■ 所给文本:
.....
Hdu 1518 Square

Square

Time Limit: 10000/5000 MS (Java/Others)    Memory Limit: 65536/32768 K (Java/Others)
Total Submission(s): 11643    Accepted Submission(s): 3737

Problem Description

Given a set of sticks of various lengths, is it possible to join them end-to-end to form a square?

 

Input

The first line of input contains N, the number of test cases. Each test case begins with an integer 4 <= M <= 20, the number of sticks. M integers follow; each gives the length of a stick - an integer between 1 and 10,000.

 

Output

For each case, output a line containing "yes" if is is possible to form a square; otherwise output "no".

 

Sample Input

  

   3
4 1 1 1 1
5 10 20 30 40 50
8 1 7 2 6 4 4 3 5
  

 

Sample Output

  

   yes
no
yes
  

 

Source

University of Waterloo Local Contest 2002.09.21

 

  思路：简单的搜索题目，不过一开始没有思路，参考了网上的思路，从第一根木板开始搜索，如果符合条件，继续往下找，不符合，换另外一根，这里有一点点小的剪枝，就是最大的边不能大于目标的边，所有木板的长度和必须是四的倍数

  AC代码如下：

#include <iostream>
#include <cstring>
#include <algorithm>
#include <cstdio>
using namespace std;
const int maxn=20+5;
int a[maxn],vis[maxn];
int sum,n;
int ans;

void dfs(int cnt,int start,int tsum){

    if(cnt==4){
        ans=1;return ;
    }

    for(int i=start;i<n;i++){
        if(vis[i]) continue;
        if(a[i]+tsum>sum) continue;
        vis[i]=1;
        if(a[i]+tsum==sum) dfs(cnt+1,0,0);
        if(a[i]+tsum<sum) dfs(cnt,i+1,tsum+a[i]);
        vis[i]=0;
        if(ans)  return ;
    }
}
int main(){

    int t;
    scanf("%d",&t);
    while(t--){
       sum=n=0;
       int maxx=0;
       scanf("%d",&n);
       for(int i=0;i<n;i++){
        scanf("%d",&a[i]);
        sum+=a[i];
        if(a[i]>maxx) maxx=a[i];
       }
       if(sum%4){
        printf("no\n");
        continue;
       }
       sum/=4;
       memset(vis,0,sizeof(vis));
       if(sum<maxx){
        printf("no\n");
        continue;
       }
       ans=0;
       dfs(0,0,0);
       if(ans){
        printf("yes\n");
       }
       else printf("no\n");

    }
    return 0;
}
.....
■ 提取信息:

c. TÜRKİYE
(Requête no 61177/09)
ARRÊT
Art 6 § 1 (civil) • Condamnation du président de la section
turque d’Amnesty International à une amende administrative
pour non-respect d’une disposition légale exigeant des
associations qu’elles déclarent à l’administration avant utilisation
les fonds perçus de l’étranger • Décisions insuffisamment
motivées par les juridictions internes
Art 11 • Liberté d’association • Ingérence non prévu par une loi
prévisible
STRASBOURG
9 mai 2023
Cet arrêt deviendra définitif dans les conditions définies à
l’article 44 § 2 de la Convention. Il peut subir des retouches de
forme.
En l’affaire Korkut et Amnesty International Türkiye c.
.....
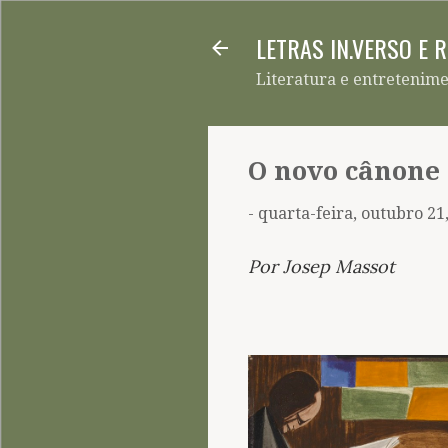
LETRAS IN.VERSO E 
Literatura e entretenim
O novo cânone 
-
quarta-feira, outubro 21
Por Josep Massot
.....
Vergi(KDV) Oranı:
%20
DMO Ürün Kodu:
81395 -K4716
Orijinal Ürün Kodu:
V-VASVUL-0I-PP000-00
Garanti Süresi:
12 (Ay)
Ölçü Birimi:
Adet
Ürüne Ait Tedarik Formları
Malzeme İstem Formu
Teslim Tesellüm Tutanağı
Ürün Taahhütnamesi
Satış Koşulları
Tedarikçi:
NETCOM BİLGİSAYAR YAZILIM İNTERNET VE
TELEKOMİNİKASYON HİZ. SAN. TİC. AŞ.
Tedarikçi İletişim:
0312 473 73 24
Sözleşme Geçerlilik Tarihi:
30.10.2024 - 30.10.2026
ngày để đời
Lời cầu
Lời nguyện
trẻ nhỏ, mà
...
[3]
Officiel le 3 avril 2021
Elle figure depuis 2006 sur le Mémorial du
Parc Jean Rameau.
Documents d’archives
.....
■ 练习任务:
**1.** 所给文本中，程序在调用搜索函数之前有时会直接输出“no”。请结合文中的思路说明，用一至三句话解释原因。
**2.** 请从所给文本中照录从“Time Limit: 10000/5000”到“form a square?”的部分。
**3.** 根据所给文本，每个测试用例中木棍的数量 M 的取值范围是多少？

■ 参考答案:
**1.** 思路中提到两处剪枝：所有木板的长度和必须是四的倍数，最长的边不能大于目标边长。因此，长度和不能被4整除时，或者最长的木板超过长度和的四分之一时，就不可能拼成正方形，程序不必搜索，直接输出“no”。

**2.**
Time Limit: 10000/5000 MS (Java/Others)    Memory Limit: 65536/32768 K (Java/Others)
Total Submission(s): 11643    Accepted Submission(s): 3737

Problem Description

Given a set of sticks of various lengths, is it possible to join them end-to-end to form a square?

**3.** M 是介于 4 和 20 之间的整数（4 <= M <= 20）。